**Work required:** Please restate the following records word for word.

[Collected data]
□ □ □ □ □ □ □

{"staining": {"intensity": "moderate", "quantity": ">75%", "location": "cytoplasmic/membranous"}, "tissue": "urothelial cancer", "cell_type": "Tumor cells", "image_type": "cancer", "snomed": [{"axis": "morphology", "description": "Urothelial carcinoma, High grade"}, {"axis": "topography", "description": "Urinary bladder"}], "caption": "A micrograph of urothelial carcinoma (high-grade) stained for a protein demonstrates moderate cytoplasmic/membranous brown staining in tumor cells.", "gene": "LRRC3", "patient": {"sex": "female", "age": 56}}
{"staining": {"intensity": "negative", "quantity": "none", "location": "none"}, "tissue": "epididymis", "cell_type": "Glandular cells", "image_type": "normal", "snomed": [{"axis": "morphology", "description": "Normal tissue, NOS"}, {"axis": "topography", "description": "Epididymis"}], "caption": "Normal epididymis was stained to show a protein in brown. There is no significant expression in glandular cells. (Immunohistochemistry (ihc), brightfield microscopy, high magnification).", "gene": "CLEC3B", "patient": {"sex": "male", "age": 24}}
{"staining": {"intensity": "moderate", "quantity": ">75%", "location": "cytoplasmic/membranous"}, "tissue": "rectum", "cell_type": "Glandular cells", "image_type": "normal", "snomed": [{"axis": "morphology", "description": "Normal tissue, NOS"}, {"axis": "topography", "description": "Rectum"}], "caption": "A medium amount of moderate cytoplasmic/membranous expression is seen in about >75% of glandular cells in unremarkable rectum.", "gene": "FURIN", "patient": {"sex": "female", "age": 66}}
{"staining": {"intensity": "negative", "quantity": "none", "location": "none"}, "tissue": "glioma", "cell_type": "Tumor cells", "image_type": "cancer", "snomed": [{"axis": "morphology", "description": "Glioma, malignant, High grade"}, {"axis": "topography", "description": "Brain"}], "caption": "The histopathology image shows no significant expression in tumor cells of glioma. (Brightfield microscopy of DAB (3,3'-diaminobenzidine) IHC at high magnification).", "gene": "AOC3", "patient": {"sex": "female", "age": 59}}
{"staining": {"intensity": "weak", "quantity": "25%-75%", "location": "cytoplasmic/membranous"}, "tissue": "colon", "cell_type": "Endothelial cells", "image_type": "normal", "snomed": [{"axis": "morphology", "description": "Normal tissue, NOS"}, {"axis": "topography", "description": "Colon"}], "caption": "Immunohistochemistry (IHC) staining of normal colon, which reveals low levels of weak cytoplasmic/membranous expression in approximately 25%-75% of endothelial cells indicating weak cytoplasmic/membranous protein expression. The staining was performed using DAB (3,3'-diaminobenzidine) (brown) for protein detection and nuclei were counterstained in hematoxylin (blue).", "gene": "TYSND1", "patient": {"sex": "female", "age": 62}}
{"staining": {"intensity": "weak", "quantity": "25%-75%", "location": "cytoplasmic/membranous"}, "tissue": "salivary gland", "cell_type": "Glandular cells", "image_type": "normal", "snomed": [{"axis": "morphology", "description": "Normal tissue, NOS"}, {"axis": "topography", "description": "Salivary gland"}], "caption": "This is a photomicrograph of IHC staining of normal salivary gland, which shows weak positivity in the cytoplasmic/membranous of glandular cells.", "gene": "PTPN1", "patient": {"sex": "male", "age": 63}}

□ □ □ □ □ □ □

**Expected answer:**
{"staining": {"intensity": "moderate", "quantity": ">75%", "location": "cytoplasmic/membranous"}, "tissue": "urothelial cancer", "cell_type": "Tumor cells", "image_type": "cancer", "snomed": [{"axis": "morphology", "description": "Urothelial carcinoma, High grade"}, {"axis": "topography", "description": "Urinary bladder"}], "caption": "A micrograph of urothelial carcinoma (high-grade) stained for a protein demonstrates moderate cytoplasmic/membranous brown staining in tumor cells.", "gene": "LRRC3", "patient": {"sex": "female", "age": 56}}
{"staining": {"intensity": "negative", "quantity": "none", "location": "none"}, "tissue": "epididymis", "cell_type": "Glandular cells", "image_type": "normal", "snomed": [{"axis": "morphology", "description": "Normal tissue, NOS"}, {"axis": "topography", "description": "Epididymis"}], "caption": "Normal epididymis was stained to show a protein in brown. There is no significant expression in glandular cells. (Immunohistochemistry (ihc), brightfield microscopy, high magnification).", "gene": "CLEC3B", "patient": {"sex": "male", "age": 24}}
{"staining": {"intensity": "moderate", "quantity": ">75%", "location": "cytoplasmic/membranous"}, "tissue": "rectum", "cell_type": "Glandular cells", "image_type": "normal", "snomed": [{"axis": "morphology", "description": "Normal tissue, NOS"}, {"axis": "topography", "description": "Rectum"}], "caption": "A medium amount of moderate cytoplasmic/membranous expression is seen in about >75% of glandular cells in unremarkable rectum.", "gene": "FURIN", "patient": {"sex": "female", "age": 66}}
{"staining": {"intensity": "negative", "quantity": "none", "location": "none"}, "tissue": "glioma", "cell_type": "Tumor cells", "image_type": "cancer", "snomed": [{"axis": "morphology", "description": "Glioma, malignant, High grade"}, {"axis": "topography", "description": "Brain"}], "caption": "The histopathology image shows no significant expression in tumor cells of glioma. (Brightfield microscopy of DAB (3,3'-diaminobenzidine) IHC at high magnification).", "gene": "AOC3", "patient": {"sex": "female", "age": 59}}
{"staining": {"intensity": "weak", "quantity": "25%-75%", "location": "cytoplasmic/membranous"}, "tissue": "colon", "cell_type": "Endothelial cells", "image_type": "normal", "snomed": [{"axis": "morphology", "description": "Normal tissue, NOS"}, {"axis": "topography", "description": "Colon"}], "caption": "Immunohistochemistry (IHC) staining of normal colon, which reveals low levels of weak cytoplasmic/membranous expression in approximately 25%-75% of endothelial cells indicating weak cytoplasmic/membranous protein expression. The staining was performed using DAB (3,3'-diaminobenzidine) (brown) for protein detection and nuclei were counterstained in hematoxylin (blue).", "gene": "TYSND1", "patient": {"sex": "female", "age": 62}}
{"staining": {"intensity": "weak", "quantity": "25%-75%", "location": "cytoplasmic/membranous"}, "tissue": "salivary gland", "cell_type": "Glandular cells", "image_type": "normal", "snomed": [{"axis": "morphology", "description": "Normal tissue, NOS"}, {"axis": "topography", "description": "Salivary gland"}], "caption": "This is a photomicrograph of IHC staining of normal salivary gland, which shows weak positivity in the cytoplasmic/membranous of glandular cells.", "gene": "PTPN1", "patient": {"sex": "male", "age": 63}}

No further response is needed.